Reflections on the readings for Sunday 2 January 2011
Isaiah 60:1-6; Psalm 72:1-2, 7-8, 10-13; Ephesians 3:2-3a, 5-6; Matthew 2:1-12
The ‘three wise men’ who bring the Christ child gifts of gold, frankincense and myrrh is one of our iconic Christmas images. The number of the magi isn’t actually in the text but one per gift makes sense, visually anyway. Matthew is the only Evangelist who records this story. Throughout his Gospel he draws heavily upon the Old Testament to communicate his picture of Jesus and the meaning of his life. The explicit quotations – like the one here from the prophet Micah – are obvious, but there are also subtler allusions which add further layers of meaning to his stories. The slaughter of the innocents by an insecure king and the sojourn in Egypt, for instance, (told in the latter part of Matthew 2), echo the opening chapters of the book of Exodus and contribute to Matthew’s portrait of Jesus as the new Moses and the one who fulfills the destiny of Israel. I had never read the story of the Magi in the light of Isaiah 60 before but now it strikes me as quite likely that this OT prophecy was very much in Matthew’s mind as he crafted his narrative.
Isaiah is speaking about Jerusalem, a rich symbol in the Old Testament. As the capital city, the locus of the temple and the seat of the Davidic king in times past, she represents the people of God. The prophet looks forward to her restoration, when she will become a guiding light to the nations. Here she is radiant not because of her own magnificence but because the Lord shines upon her, much like the moon shines in the reflected light of the sun. Read in this light, the star that the magi followed is more than an astrological sign which they are able to interpret; it is the glory of the Lord. It comes to rest, not over Jerusalem, the seat of political and military power in Israel, but over the little town of Bethlehem, birthplace of David, the insignificant shepherd-boy whom God chose to be king. The foreign magi represent the nations that will be drawn to the light of God radiating from this young child. For Isaiah, the caravans bear gold and frankincense, gifts fit for a king. Matthew adds myrrh, a spice that was used in the preparation of corpses for burial. The magi acknowledge Jesus to be king of the Jews, the same title that is used of Jesus at his crucifixion. This is a very different type of king.
Psalm 72 celebrates the king and reminds us what the one who truly rules on God’s behalf is like.

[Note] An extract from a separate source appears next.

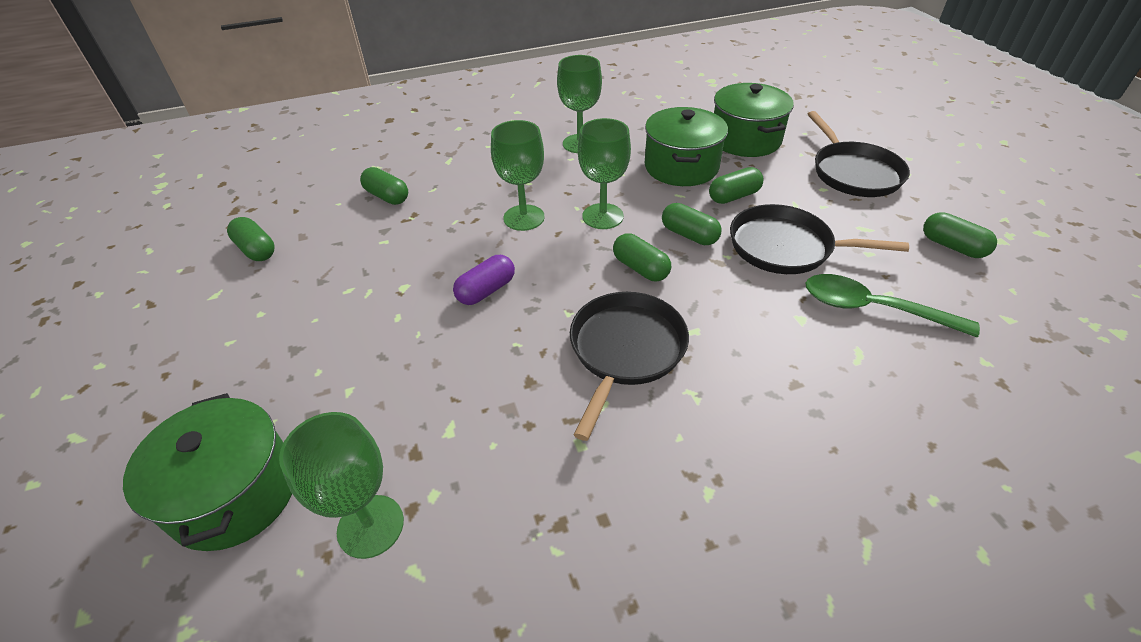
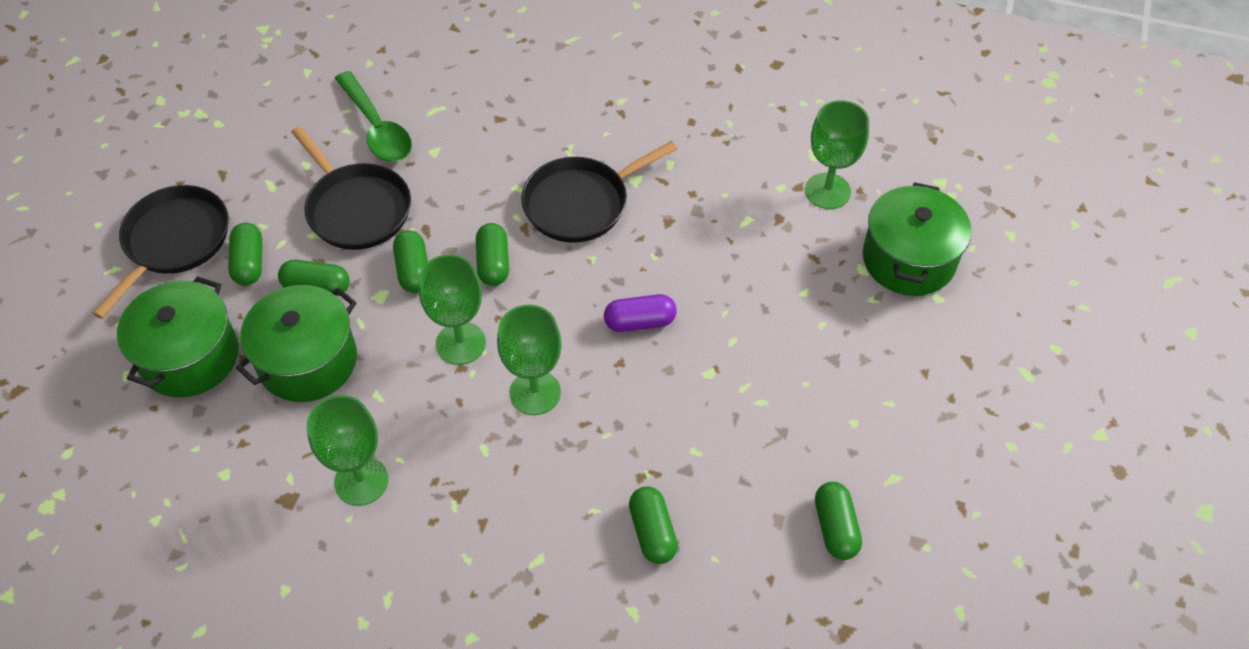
camera: 145 degrees left, 10 degrees up
green capsule [923,212,997,258] -> green capsule moved to [228,223,262,285]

He will rule with justice on behalf of the poor and needy. The peace that he brings is the fruit of a just system where the marginalized are given back their voice. This is the exact opposite of the system created by the Romans and their puppet king Herod, where ‘peace’ was attained through the violent suppression of opposition and the elite ruled for their own advantage. The psalm also celebrates the fact that foreign kings will serve God’s king and offer him gifts. The story of the magi at the beginning of Matthew’s Gospel reminds us that God’s king has indeed come and has been recognized. As Christians we also recognize Christ as king, but do we recognize how radically he has redefined notions of power?

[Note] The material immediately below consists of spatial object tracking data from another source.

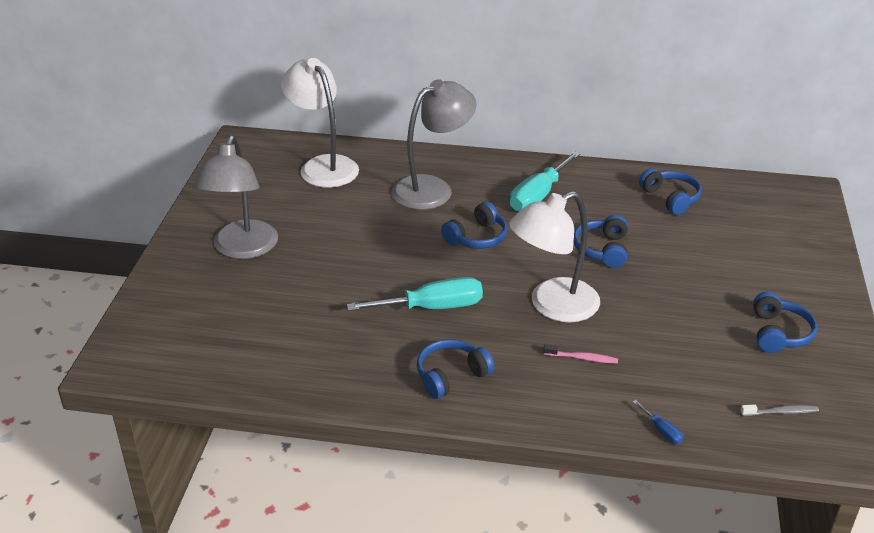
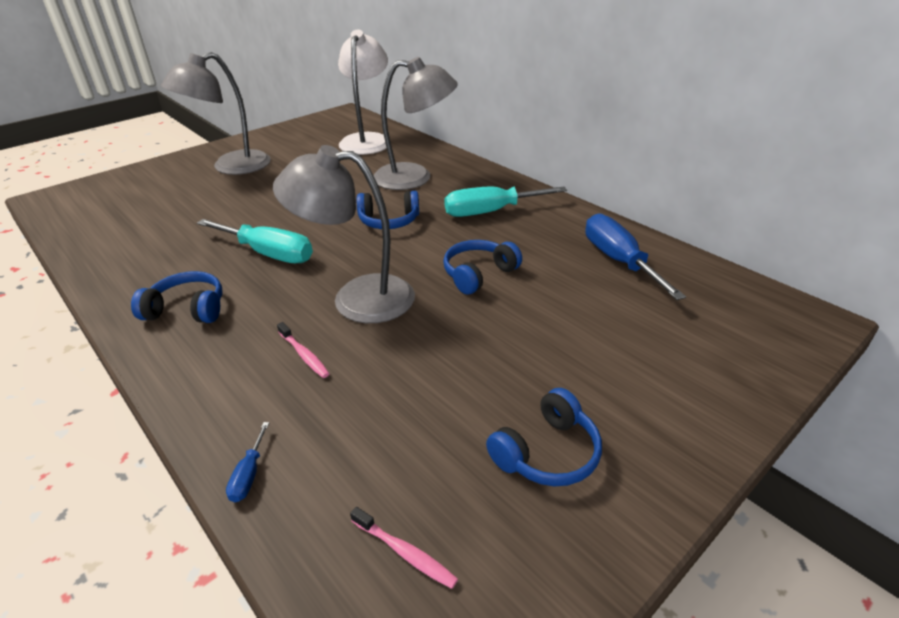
camera: 40 degrees right, 0 degrees up
white lamp [509,191,600,322] -> grey lamp [273,145,415,323]
blue headphones [639,168,702,215] -> blue screwdriver [585,213,686,300]
grey toothbrush [740,405,819,416] -> pink toothbrush [350,507,458,589]

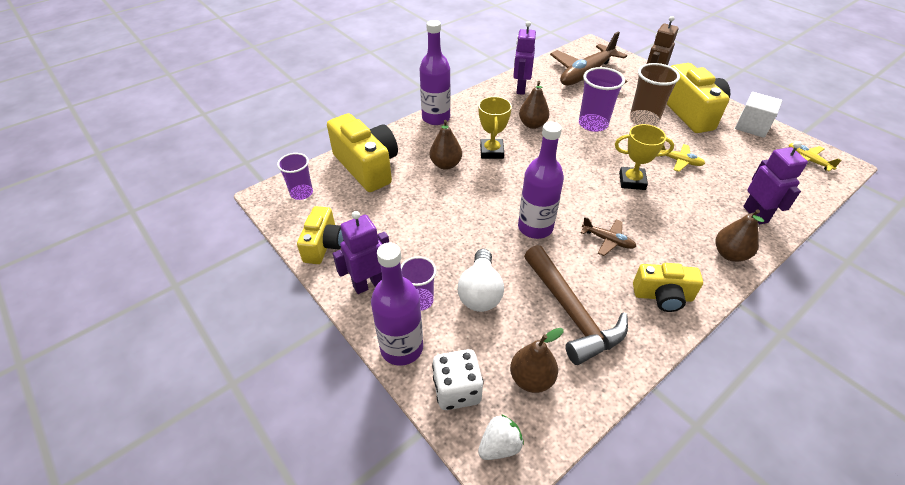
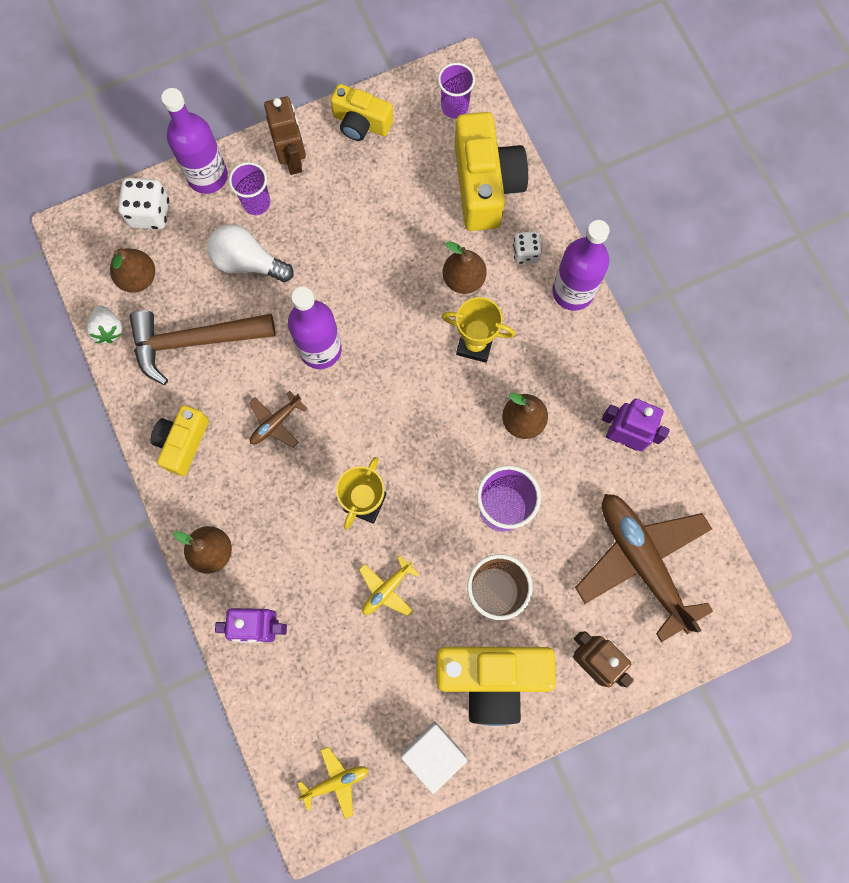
camera: 105 degrees right, 30 degrees up
yellow camera [327,113,398,192] -> yellow camera turned 75 degrees counterclockwise [455,112,528,231]
purple robot [333,211,389,294] -> brown robot [264,96,306,175]
white strawberry [478,414,524,460] -> white strawberry moved to [86,305,123,343]
none -> white dice [513,231,542,264]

St Paul reminds us that inclusivity is at the heart of the mystery of the Christian message. No doubt many who listened to and recited the words about foreign kings paying homage to the Jewish king imagined it as a vindication of their own identity – ‘everyone will have to acknowledge our greatness, embodied in our king’. But St Paul gives us another angle on it: all those who are drawn to the light of God in the person of Jesus Christ, whatever their background, together become the people of God.